* [Plain-text document sources]

Segment Open

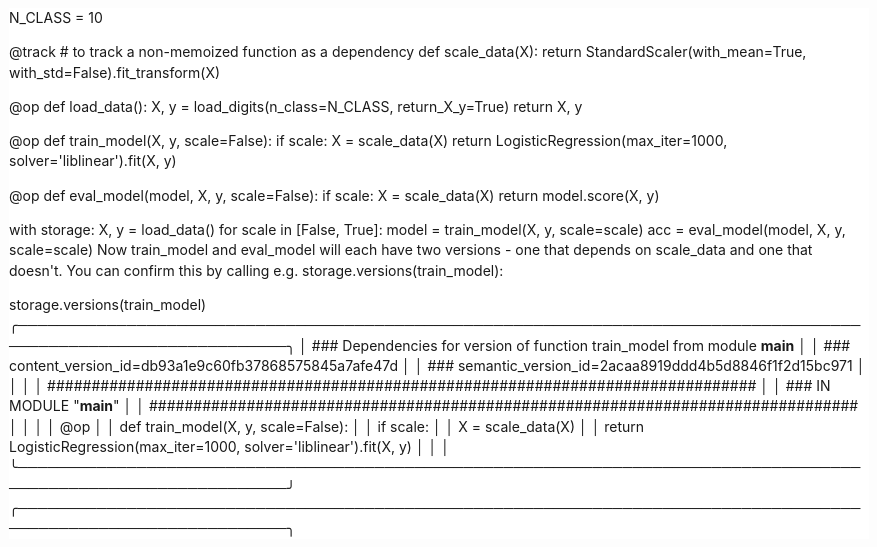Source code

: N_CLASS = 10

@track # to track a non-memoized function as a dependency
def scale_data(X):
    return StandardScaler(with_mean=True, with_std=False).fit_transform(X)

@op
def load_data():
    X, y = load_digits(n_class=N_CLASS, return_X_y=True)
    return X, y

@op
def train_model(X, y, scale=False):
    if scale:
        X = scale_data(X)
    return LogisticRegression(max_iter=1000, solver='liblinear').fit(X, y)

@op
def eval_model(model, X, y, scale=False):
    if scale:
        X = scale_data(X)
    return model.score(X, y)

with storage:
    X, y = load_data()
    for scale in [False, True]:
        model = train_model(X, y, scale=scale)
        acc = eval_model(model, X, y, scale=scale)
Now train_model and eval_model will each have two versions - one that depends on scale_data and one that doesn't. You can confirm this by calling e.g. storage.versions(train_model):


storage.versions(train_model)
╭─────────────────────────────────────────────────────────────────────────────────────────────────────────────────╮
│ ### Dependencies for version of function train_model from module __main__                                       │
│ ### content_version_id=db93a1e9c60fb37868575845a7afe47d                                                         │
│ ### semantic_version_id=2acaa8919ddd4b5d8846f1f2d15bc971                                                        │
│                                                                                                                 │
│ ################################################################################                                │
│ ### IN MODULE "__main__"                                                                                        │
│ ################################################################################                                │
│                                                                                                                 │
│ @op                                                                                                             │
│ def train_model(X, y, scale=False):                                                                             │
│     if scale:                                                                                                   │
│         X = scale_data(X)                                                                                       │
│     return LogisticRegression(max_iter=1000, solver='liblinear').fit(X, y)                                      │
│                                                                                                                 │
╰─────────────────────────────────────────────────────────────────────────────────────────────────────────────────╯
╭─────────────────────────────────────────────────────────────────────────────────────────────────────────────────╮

Segment Closed

* [Task directions] Reproduce every record word for word. The copy must contain no pictures.

* [Result of the exercise]
Source code

: N_CLASS = 10

@track # to track a non-memoized function as a dependency
def scale_data(X):
    return StandardScaler(with_mean=True, with_std=False).fit_transform(X)

@op
def load_data():
    X, y = load_digits(n_class=N_CLASS, return_X_y=True)
    return X, y

@op
def train_model(X, y, scale=False):
    if scale:
        X = scale_data(X)
    return LogisticRegression(max_iter=1000, solver='liblinear').fit(X, y)

@op
def eval_model(model, X, y, scale=False):
    if scale:
        X = scale_data(X)
    return model.score(X, y)

with storage:
    X, y = load_data()
    for scale in [False, True]:
        model = train_model(X, y, scale=scale)
        acc = eval_model(model, X, y, scale=scale)
Now train_model and eval_model will each have two versions - one that depends on scale_data and one that doesn't. You can confirm this by calling e.g. storage.versions(train_model):


storage.versions(train_model)
╭─────────────────────────────────────────────────────────────────────────────────────────────────────────────────╮
│ ### Dependencies for version of function train_model from module __main__                                       │
│ ### content_version_id=db93a1e9c60fb37868575845a7afe47d                                                         │
│ ### semantic_version_id=2acaa8919ddd4b5d8846f1f2d15bc971                                                        │
│                                                                                                                 │
│ ################################################################################                                │
│ ### IN MODULE "__main__"                                                                                        │
│ ################################################################################                                │
│                                                                                                                 │
│ @op                                                                                                             │
│ def train_model(X, y, scale=False):                                                                             │
│     if scale:                                                                                                   │
│         X = scale_data(X)                                                                                       │
│     return LogisticRegression(max_iter=1000, solver='liblinear').fit(X, y)                                      │
│                                                                                                                 │
╰─────────────────────────────────────────────────────────────────────────────────────────────────────────────────╯
╭─────────────────────────────────────────────────────────────────────────────────────────────────────────────────╮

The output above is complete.